▸ Exercises
**A.** Translate this sentence from the post about keeping pet mice into Spanish: "I have no general problem with the use of feeders as live food."
**B.** List every distinct word in the post about keeping pet mice that begins with "mous" or "meec".

▸ Passage provided
Content starts
I have always tried to keep all the mousies born in my mousery. To this end, I have become good at social engineering solutions and observation in order to safely house groups of males together, something that usually works, and if it doesn't then I have to decide if I really want to keep the ones that have to live alone. I have about ten boys living as singles; usually they are either essential to some breeding plans, or have been bred, and I want to be able to track longevity.

Breeding tris is a very different situation, as I eagerly await the appearance of colors and markings. It is not a happy chore, but I have taken to culling some of the tris after noting the results...I hate culling meeces just because I don't have room, but sometimes reality sets in and i realize it's necessary. I almost always keep the girls, with the exception of the occasional psycho mousies that can't get along with any other mousie. Even there, I'm reluctant...

I will not sell to pet shops, I'd rather trade with the local mousicle seller, in exchange for garden supplies or the occasional item of mouseware. She doesn't sell live rodents for feeders, or I would not let any of them go to her. The thought of one of my mousies that had been raised by hand being used as live food in repugnant to me. I have no general problem with the use of feeders as live food. But the other half of the pet shop objection is my repugnance of the general ignorance most buyers have as to the specialized sort of care meeces require in order to be happy and healthy.


----------



## windyhill (Jan 19, 2010)
Content ends
▸ Dataset records
Content starts
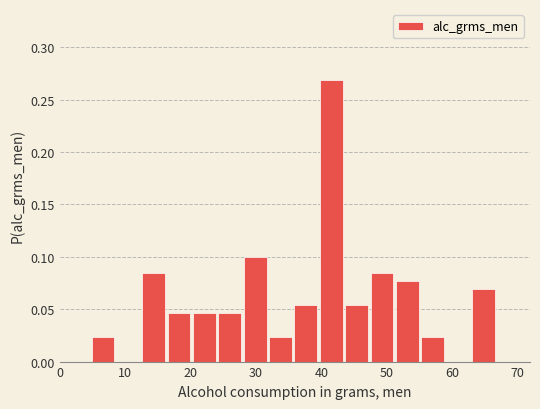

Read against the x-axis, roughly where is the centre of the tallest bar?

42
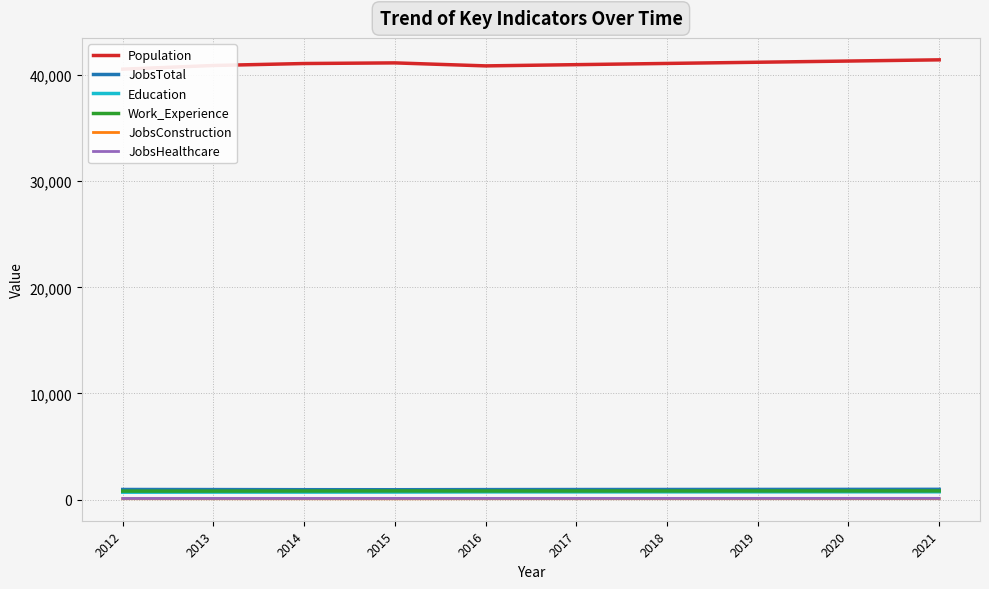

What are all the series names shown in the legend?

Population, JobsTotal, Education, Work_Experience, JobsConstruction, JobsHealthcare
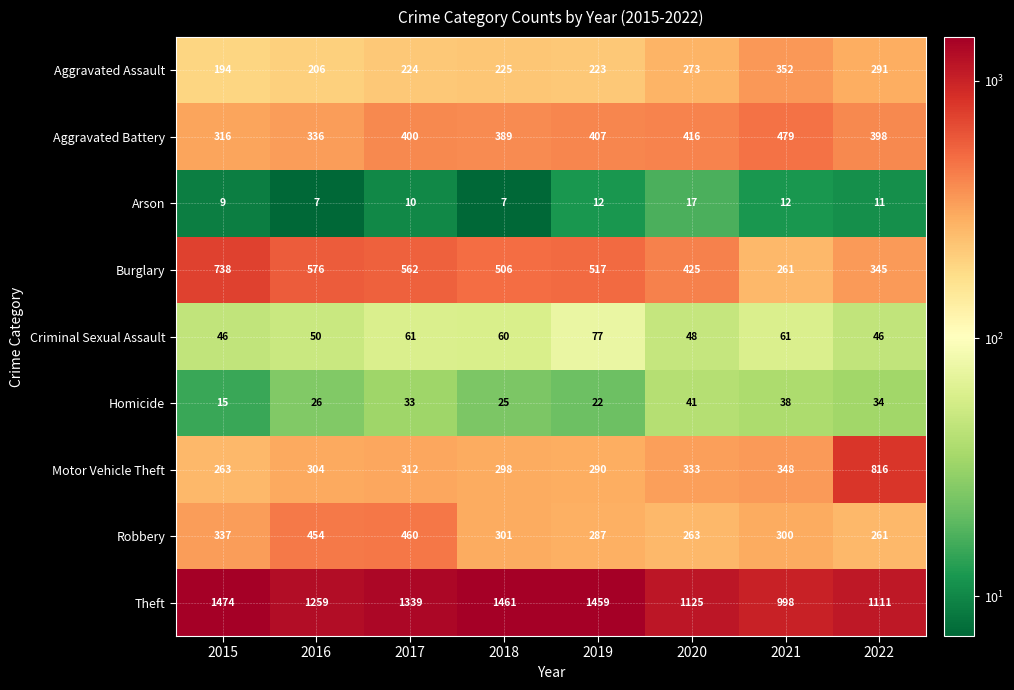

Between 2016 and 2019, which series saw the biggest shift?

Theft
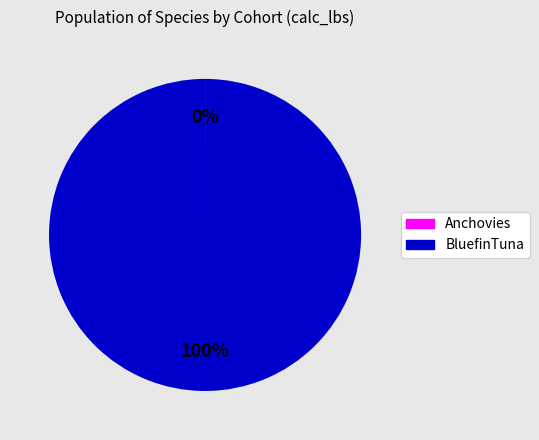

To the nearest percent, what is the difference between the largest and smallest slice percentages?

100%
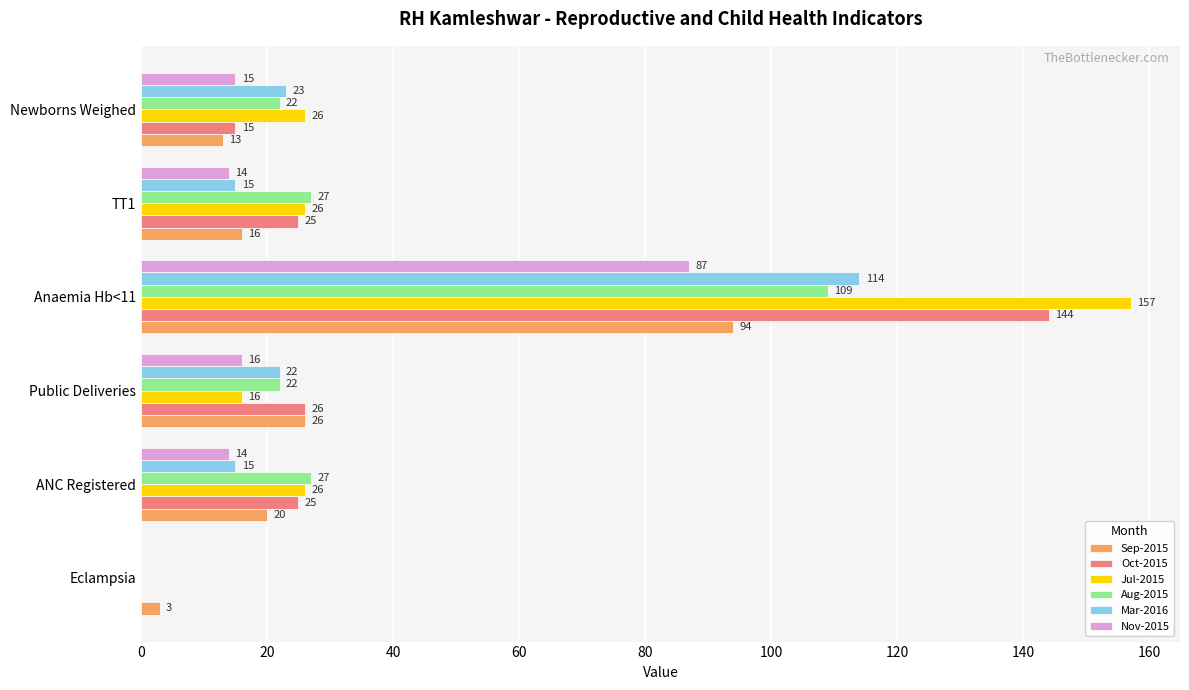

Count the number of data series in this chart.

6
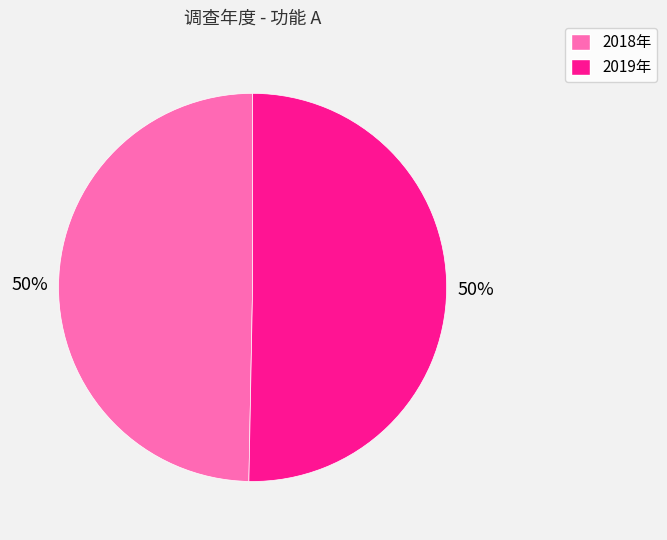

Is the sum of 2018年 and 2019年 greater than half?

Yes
Content ends
▸ Task-by-task results
**A.** En general, no tengo ningún problema con el uso de roedores destinados a alimento como comida viva.

**B.** mousies, mousery, meeces, mousie, mousicle, mouseware